* **Task requirements**: The records appear below. Set down exactly each line from the one that contains "Picture 3 (330" through the last, both included.

* **Stored entries**:

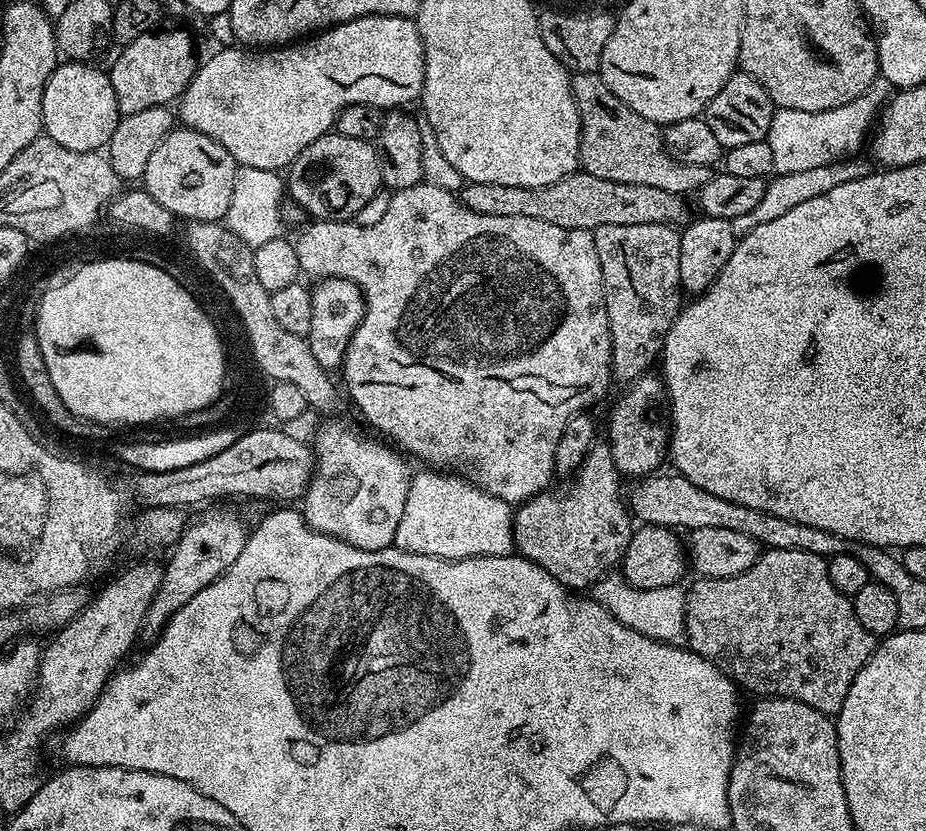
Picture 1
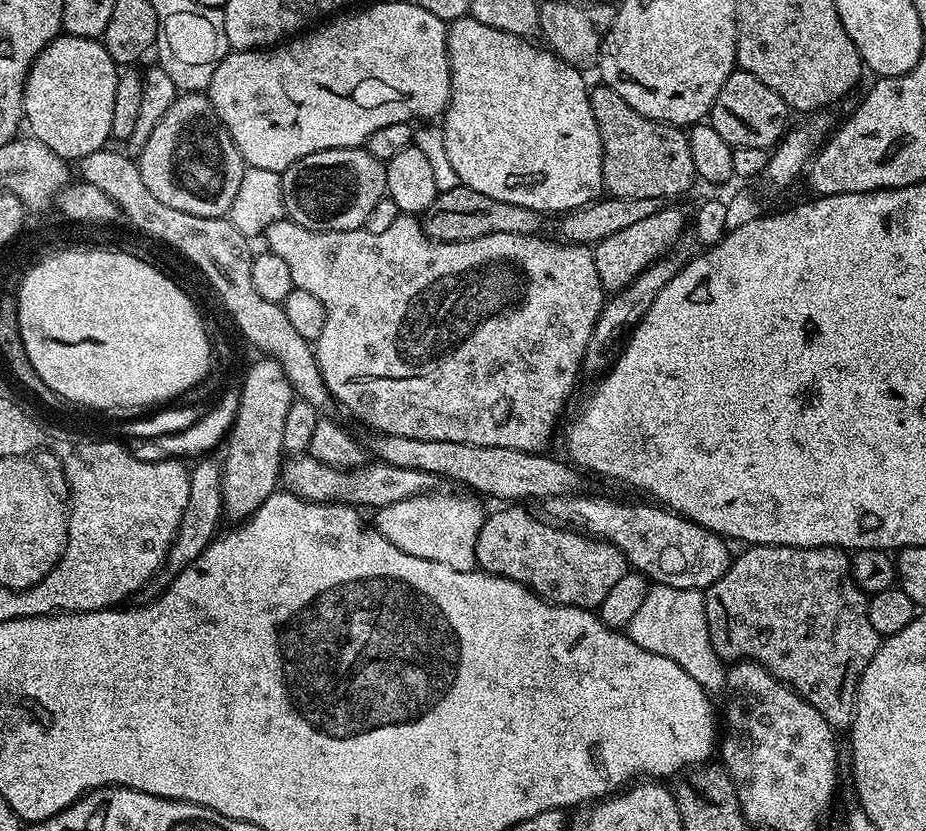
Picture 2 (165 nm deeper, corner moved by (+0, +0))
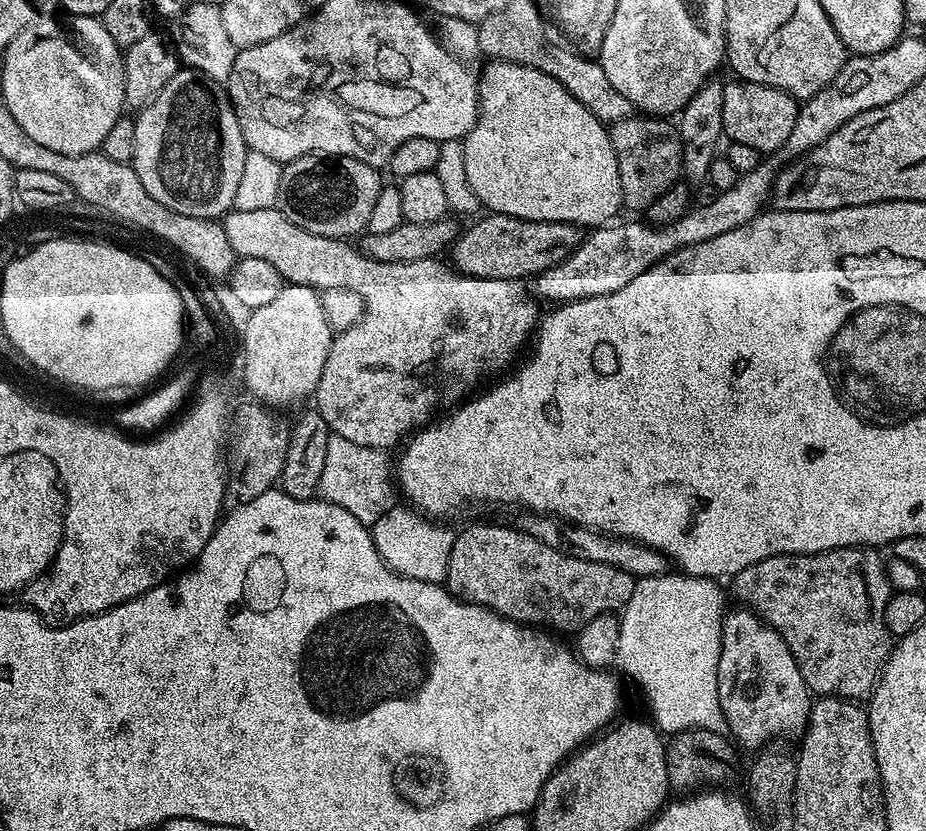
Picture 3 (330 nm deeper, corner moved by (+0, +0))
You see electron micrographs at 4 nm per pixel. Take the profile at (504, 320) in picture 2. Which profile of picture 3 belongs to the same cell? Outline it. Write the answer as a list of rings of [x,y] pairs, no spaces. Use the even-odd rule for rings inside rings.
[[[277,207],[267,208],[266,210],[242,210],[241,212],[232,210],[223,217],[222,223],[226,230],[226,238],[230,238],[230,246],[236,251],[237,257],[266,258],[266,262],[270,262],[270,266],[274,266],[274,270],[278,270],[280,277],[288,284],[301,284],[317,290],[345,288],[352,290],[354,294],[358,294],[358,298],[362,298],[364,303],[362,318],[357,324],[350,326],[350,330],[339,333],[333,339],[330,354],[326,358],[326,366],[322,366],[322,378],[318,378],[318,386],[314,393],[315,411],[322,414],[322,418],[328,424],[329,433],[341,435],[347,441],[356,442],[358,446],[385,450],[394,449],[393,447],[400,439],[403,441],[405,438],[411,437],[413,433],[425,427],[437,415],[435,412],[440,408],[440,388],[452,400],[457,399],[456,401],[459,401],[461,398],[467,397],[469,395],[467,392],[483,376],[492,376],[495,372],[502,371],[519,354],[520,347],[527,340],[529,343],[530,337],[538,324],[538,315],[536,316],[537,297],[530,291],[529,285],[527,288],[527,283],[519,280],[495,280],[494,278],[457,274],[447,263],[445,263],[446,265],[439,264],[441,261],[436,258],[419,260],[418,262],[382,262],[375,260],[372,256],[367,256],[359,247],[351,248],[348,245],[351,243],[347,239],[310,234],[306,230],[294,226],[294,222],[287,220]]]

* **Task response**:
Picture 3 (330 nm deeper, corner moved by (+0, +0))
You see electron micrographs at 4 nm per pixel. Take the profile at (504, 320) in picture 2. Which profile of picture 3 belongs to the same cell? Outline it. Write the answer as a list of rings of [x,y] pairs, no spaces. Use the even-odd rule for rings inside rings.
[[[277,207],[267,208],[266,210],[242,210],[241,212],[232,210],[223,217],[222,223],[226,230],[226,238],[230,238],[230,246],[236,251],[237,257],[266,258],[266,262],[270,262],[270,266],[274,266],[274,270],[278,270],[280,277],[288,284],[301,284],[317,290],[345,288],[352,290],[354,294],[358,294],[358,298],[362,298],[364,303],[362,318],[357,324],[350,326],[350,330],[339,333],[333,339],[330,354],[326,358],[326,366],[322,366],[322,378],[318,378],[318,386],[314,393],[315,411],[322,414],[322,418],[328,424],[329,433],[341,435],[347,441],[356,442],[358,446],[385,450],[394,449],[393,447],[400,439],[403,441],[405,438],[411,437],[413,433],[425,427],[437,415],[435,412],[440,408],[440,388],[452,400],[457,399],[456,401],[459,401],[461,398],[467,397],[469,395],[467,392],[483,376],[492,376],[495,372],[502,371],[519,354],[520,347],[527,340],[529,343],[530,337],[538,324],[538,315],[536,316],[537,297],[530,291],[529,285],[527,288],[527,283],[519,280],[495,280],[494,278],[457,274],[447,263],[445,263],[446,265],[439,264],[441,261],[436,258],[419,260],[418,262],[382,262],[375,260],[372,256],[367,256],[359,247],[351,248],[348,245],[351,243],[347,239],[310,234],[306,230],[294,226],[294,222],[287,220]]]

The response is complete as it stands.